Though I liked this book so much, there were some things I didn’t like. Like, the format was a series of emails sent to a young woman. The emails came from a variety of people and their purpose was to try and get her to testify at the parole hearing of her father. That’s a fine enough way to tell a story, but that explanation made parts of the book super uncomfortable for me, like when various adult men were describing their “love making” in detail to this young woman? These were clearly just plot devices to tell the story, and I guess you’re supposed to forget at times that these are actually emails to this woman, but I had a hard time doing so.

It also bugged me that though there were a handful of people supposedly writing the emails, their tone and voices were virtually identical.

That said! This was a page turner about a time in history I’m particularly interested in and I would definitely recommend to a friend.

Rating: 8/10 

Recommended for: Suspense fans, fans of political thrills (apparently), readers interested in the politics of the ’60s.

Does it pass the Bechdel–Wallace test? No. And there are about a billion different opportunities for it to do so, but the women only talk about men and the things men do.

Author of color / main character of color / female author / female main character: N / N / N / Y

Schroder novel coverThe third book, Schroder by Amity Gaige, is written in the form of a letter from a man to his ex-wife about the reason he kidnapped their daughter. It grabbed me right from the get-go and it’s interesting how many similarities it had with The Company You Keep. I didn’t like it quite as much, though it did have some very interesting moral dilemmas that I think most people would have a hard time deciding how they felt about.

Rating: 7/10 

Recommended for: Caper fans, people who like morally ambiguous situations, fans of child abduction?
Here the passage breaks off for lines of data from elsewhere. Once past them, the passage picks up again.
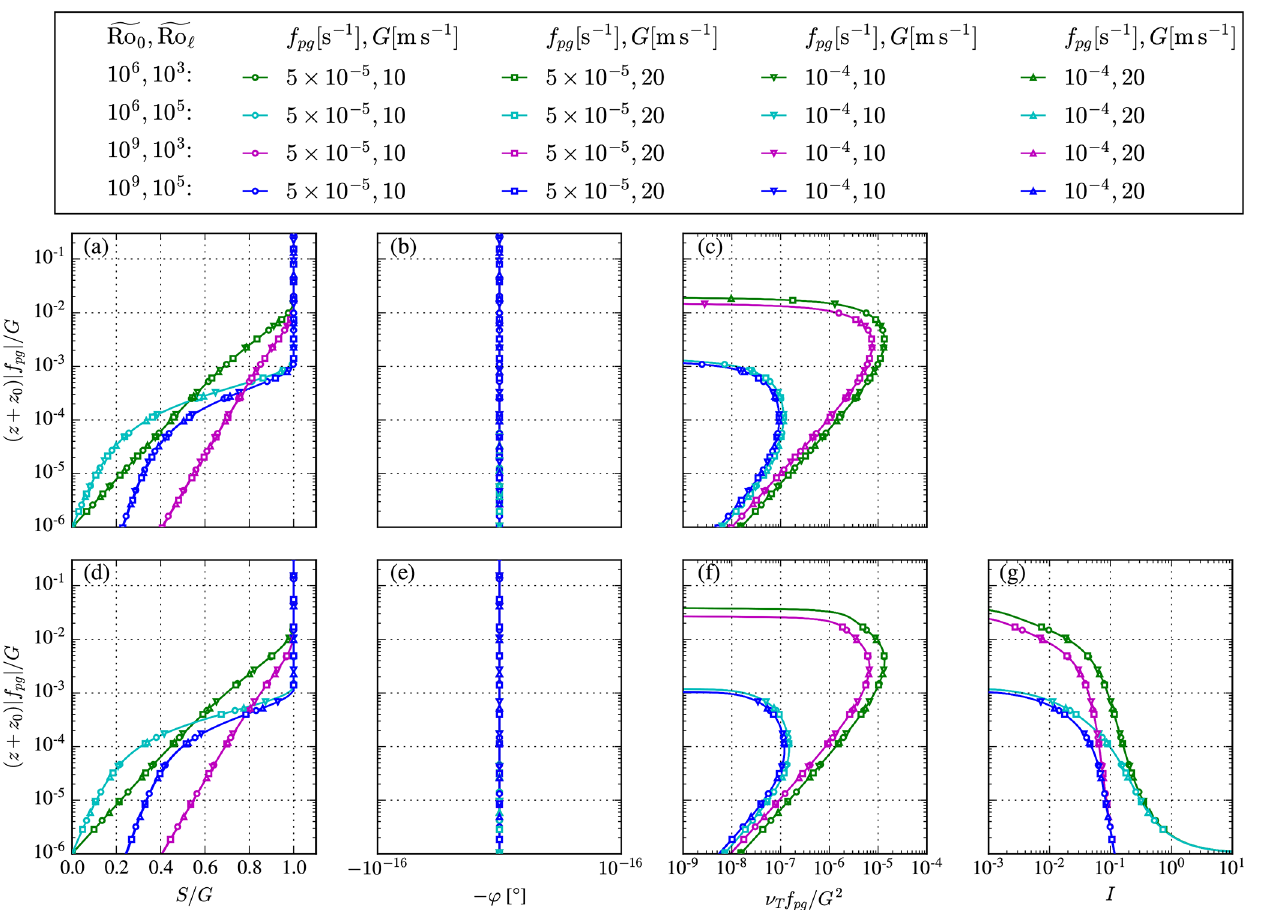
Figure 2. Rossby number similarity of the proposed ABL model without wind veer for two turbulence closures. (a–c) Mixing-length model. (d–g) k – ε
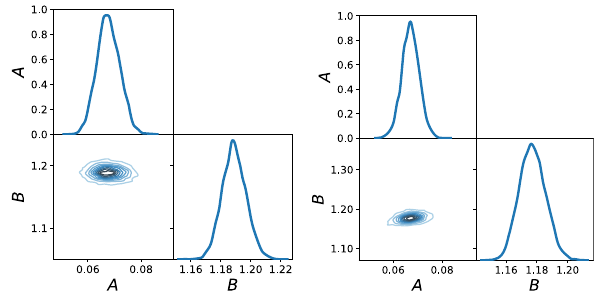
Fig. 6 The posterior distribution of the parameters A and B in the strong coupling α s ( E ) , using two different g ( T ) obtained in Sect. 2 from fitting to WB (Left) and HQ (Right) lattice QCD data Table 4 The mean and standard deviations of parameters ( A , B ) in the coupling α s ( E Q ) extractedfrom R AA and v 2 usingWuppertal–Budapest and Hot QCD EOS Lattice data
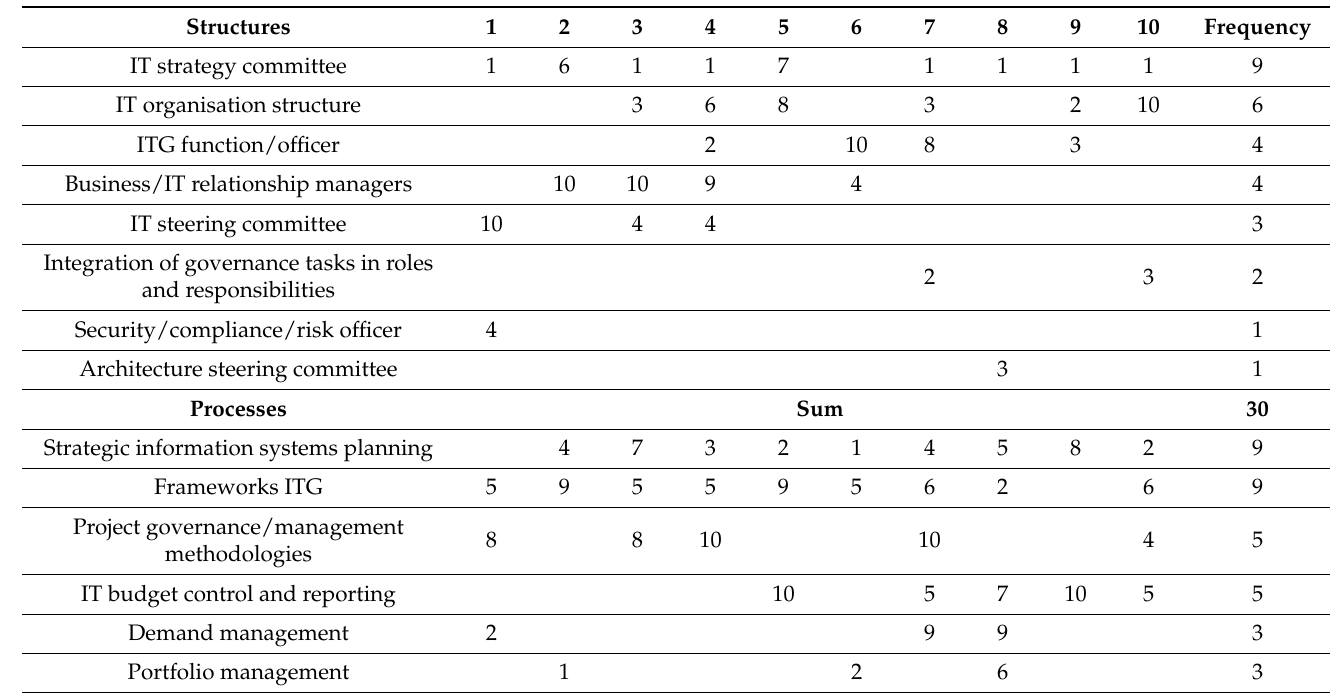
Table 3. Ten most important practices for each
Does it pass the Bechdel–Wallace test? No.

Author of color / main character of color / female author / female main character: N / N / N / Y

I do also want to mention as a general note that I’ve received 12 books from Blue Spider’s Attic Box so far this year and zero of them are from authors of color. Five have been written by women.

All right, so after that depressing news, let’s discuss the goodies in this box. As always, this box is super fun to open. The goodies are wrapped in little papers or packaged in fun little bags. The theme was “Books, Bubbles, & Brew.”

The coffee this month was from Harmonies Brew and was called Thundering Viola Blend (tea drinkers got tea from Good Earth) and an extra bonus shot of coffee. There was also a trial-sized bookish bubble bath from TeaSoapBooks. Mine was Jane Eyre White Tea Bubble Bath. It smells clean and nice, though not like tea at all. I wasn’t able to try it myself because I’m allergic to fragrances.

Then there was what they described as a “whimsical spoon for stirring sweetness into your favorite brew.” I love this spoon! Sam and I have a special spoon for our coffee that I got him last year for our Anniversary but it’s awesome to have such a cute backup. It’s silver with swirls that sort of make a rose.

Finally, there’s a handcrafted teapot necklace which I also LOVE. It’s a little shiny and a little whimsical and just lovely.

This month the goodies were all a bit hit for me (except the bubble bath but that’s my own issue and I’ll have no trouble gifting it). The books seem to be good too but I do wish they’d consider the diversity of the books they’re sending out.